La pandemia ha causato anche gravi interruzioni nell’erogazione dei servizi sanitari. Le restrizioni alla mobilità, le politiche di distanziamento sociale e la paura del contagio hanno portato a un aumento delle esigenze sanitarie non soddisfatte. Questo fenomeno ha colpito in particolare le fasce di popolazione più vulnerabili, come gli anziani e i pazienti cronici.
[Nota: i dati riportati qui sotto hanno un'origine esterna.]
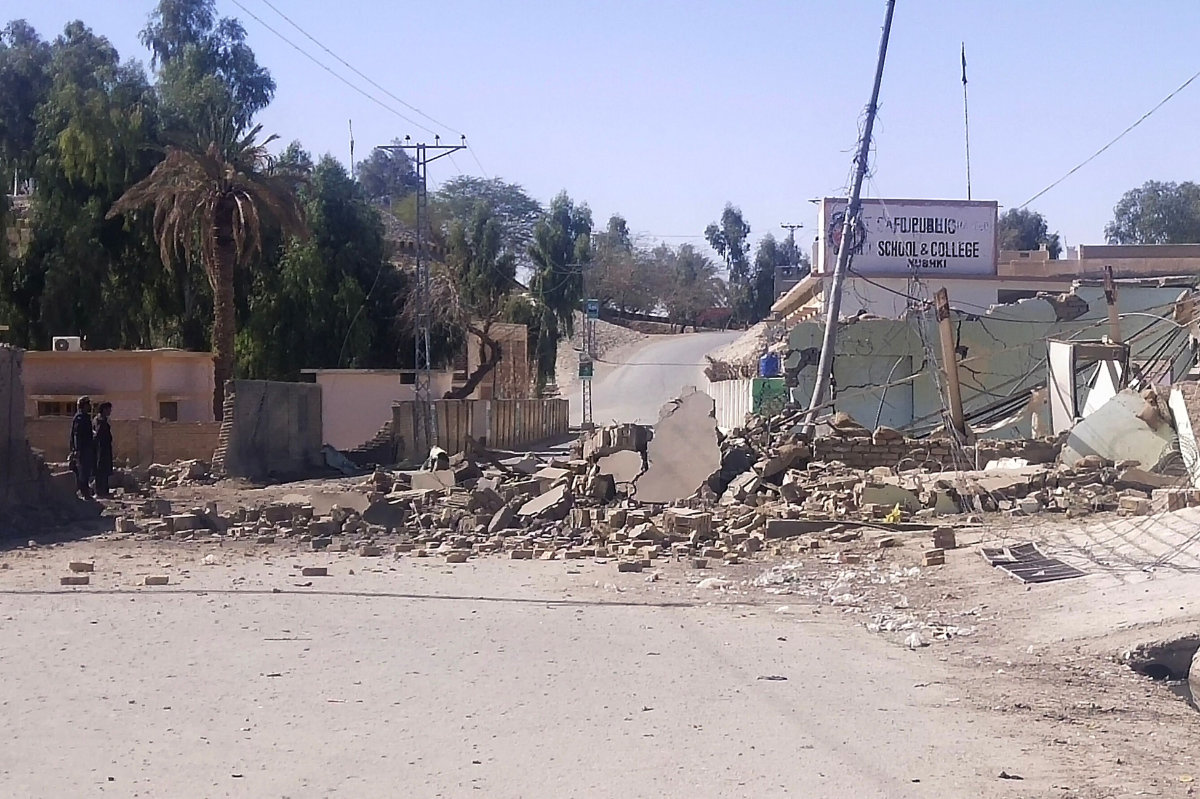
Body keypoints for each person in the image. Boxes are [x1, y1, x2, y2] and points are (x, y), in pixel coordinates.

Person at [69, 396, 95, 499]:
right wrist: (77, 449)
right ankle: (84, 492)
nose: (89, 406)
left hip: (87, 448)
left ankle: (85, 491)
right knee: (82, 471)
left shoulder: (85, 417)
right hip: (82, 449)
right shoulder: (79, 418)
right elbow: (77, 435)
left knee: (86, 470)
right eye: (88, 404)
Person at [93, 401, 114, 497]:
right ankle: (100, 491)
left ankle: (104, 490)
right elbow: (98, 434)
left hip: (104, 448)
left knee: (104, 470)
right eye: (108, 409)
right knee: (101, 469)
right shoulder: (99, 420)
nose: (110, 411)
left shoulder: (103, 420)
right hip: (101, 449)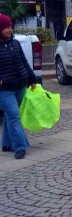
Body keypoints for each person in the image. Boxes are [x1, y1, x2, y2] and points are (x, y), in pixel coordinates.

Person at [0, 14, 36, 160]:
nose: (10, 29)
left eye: (10, 26)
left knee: (11, 115)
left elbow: (24, 62)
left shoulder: (15, 43)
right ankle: (20, 147)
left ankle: (6, 144)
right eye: (6, 27)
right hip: (4, 90)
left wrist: (32, 79)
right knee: (14, 116)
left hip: (21, 85)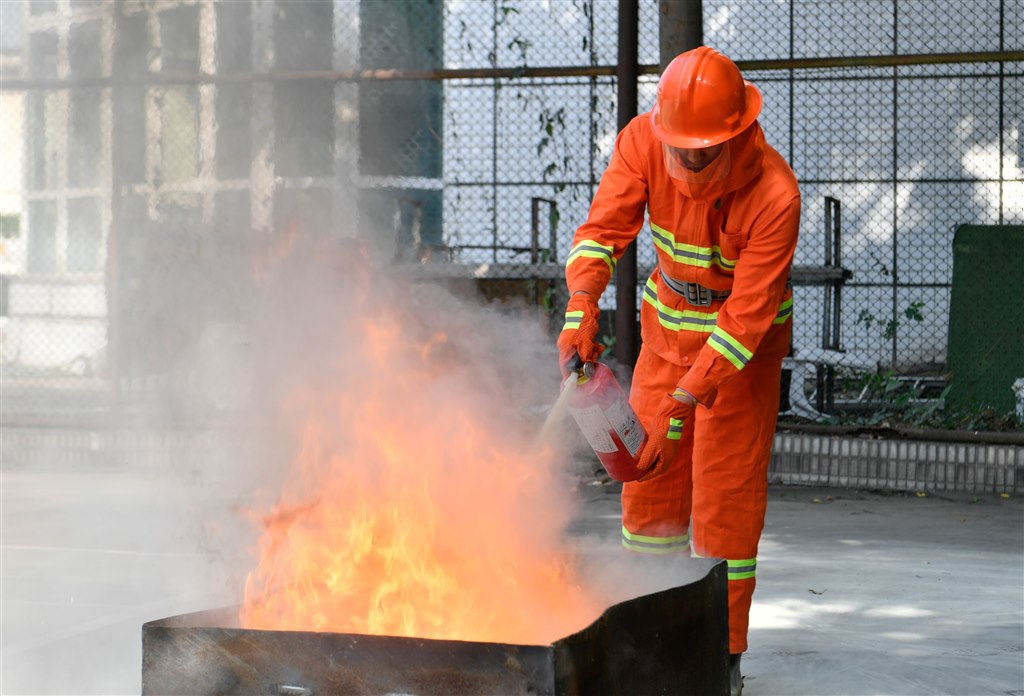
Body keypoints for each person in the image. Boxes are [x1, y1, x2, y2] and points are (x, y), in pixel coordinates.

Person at [557, 46, 800, 695]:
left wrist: (682, 405)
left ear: (736, 134)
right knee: (646, 503)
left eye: (703, 151)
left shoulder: (774, 194)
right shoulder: (642, 141)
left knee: (726, 513)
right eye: (680, 147)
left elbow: (746, 321)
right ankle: (649, 651)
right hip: (667, 338)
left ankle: (721, 663)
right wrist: (581, 302)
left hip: (739, 367)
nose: (688, 161)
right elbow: (601, 231)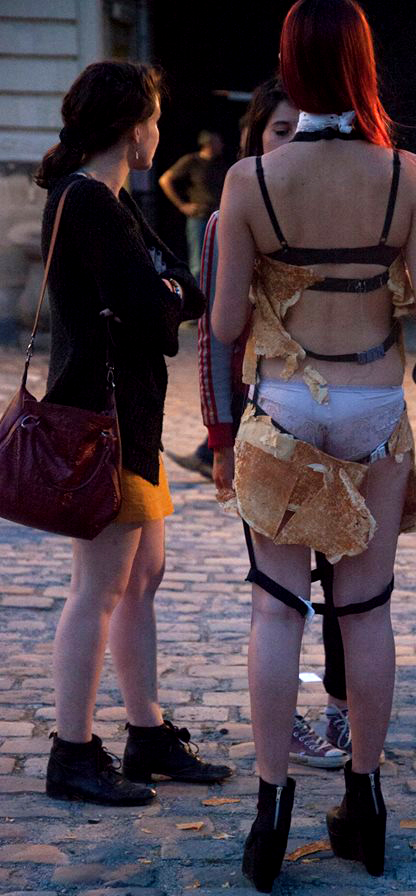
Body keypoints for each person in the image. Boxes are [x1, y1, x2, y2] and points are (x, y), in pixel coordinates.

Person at [211, 0, 416, 890]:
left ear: (291, 66)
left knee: (278, 608)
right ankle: (365, 801)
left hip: (285, 403)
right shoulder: (406, 174)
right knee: (367, 609)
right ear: (362, 63)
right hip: (374, 404)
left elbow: (225, 323)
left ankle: (271, 808)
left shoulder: (251, 179)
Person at [34, 60, 232, 806]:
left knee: (142, 578)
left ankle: (146, 734)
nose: (158, 130)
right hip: (103, 419)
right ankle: (72, 753)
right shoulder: (87, 200)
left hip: (132, 417)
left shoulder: (111, 198)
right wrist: (165, 295)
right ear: (130, 125)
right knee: (98, 588)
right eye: (153, 117)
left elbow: (185, 287)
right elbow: (155, 306)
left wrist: (166, 293)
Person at [199, 76, 348, 769]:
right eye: (279, 132)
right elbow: (217, 339)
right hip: (270, 420)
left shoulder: (343, 207)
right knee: (280, 592)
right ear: (256, 140)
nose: (292, 145)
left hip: (345, 414)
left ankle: (344, 707)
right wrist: (219, 438)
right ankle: (283, 724)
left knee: (347, 582)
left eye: (302, 131)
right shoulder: (232, 215)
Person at [159, 130, 227, 283]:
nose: (222, 145)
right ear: (209, 143)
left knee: (219, 263)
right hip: (199, 217)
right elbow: (165, 180)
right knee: (198, 264)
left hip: (219, 218)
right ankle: (197, 295)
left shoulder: (220, 164)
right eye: (218, 142)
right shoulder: (192, 161)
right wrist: (182, 205)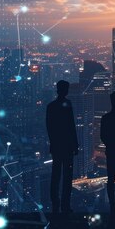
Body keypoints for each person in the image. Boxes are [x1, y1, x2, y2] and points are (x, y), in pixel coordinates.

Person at [46, 80, 78, 214]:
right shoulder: (67, 105)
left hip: (57, 146)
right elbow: (71, 126)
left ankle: (56, 204)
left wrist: (53, 143)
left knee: (56, 175)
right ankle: (65, 205)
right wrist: (75, 144)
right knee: (67, 175)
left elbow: (49, 127)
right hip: (67, 146)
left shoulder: (51, 106)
Il calo dell’assistenza ambulatoriale ha avuto un impatto significativo, riducendo l’accesso a screening, prevenzione e cure primarie.
Secondo i modelli di sanità pubblica, l’assistenza ambulatoriale ha registrato una perdita cumulativa di circa il 25%, con un ritardo medio accumulato di 4,5 mesi standard. Questi ritardi hanno contribuito a congestionare i servizi sanitari anche dopo la fine della pandemia, una situazione che il recente decreto “liste di attesa” cerca di affrontare.
Il progetto Pascnet ha messo in evidenza come la pandemia abbia non solo trasformato il panorama sanitario, ma anche creato nuove sfide per il SSN. I risultati dello studio offrono spunti utili per migliorare la gestione delle emergenze sanitarie future, evidenziando la necessità di un sistema più resiliente e capace di rispondere alle esigenze dei pazienti, anche nel lungo periodo.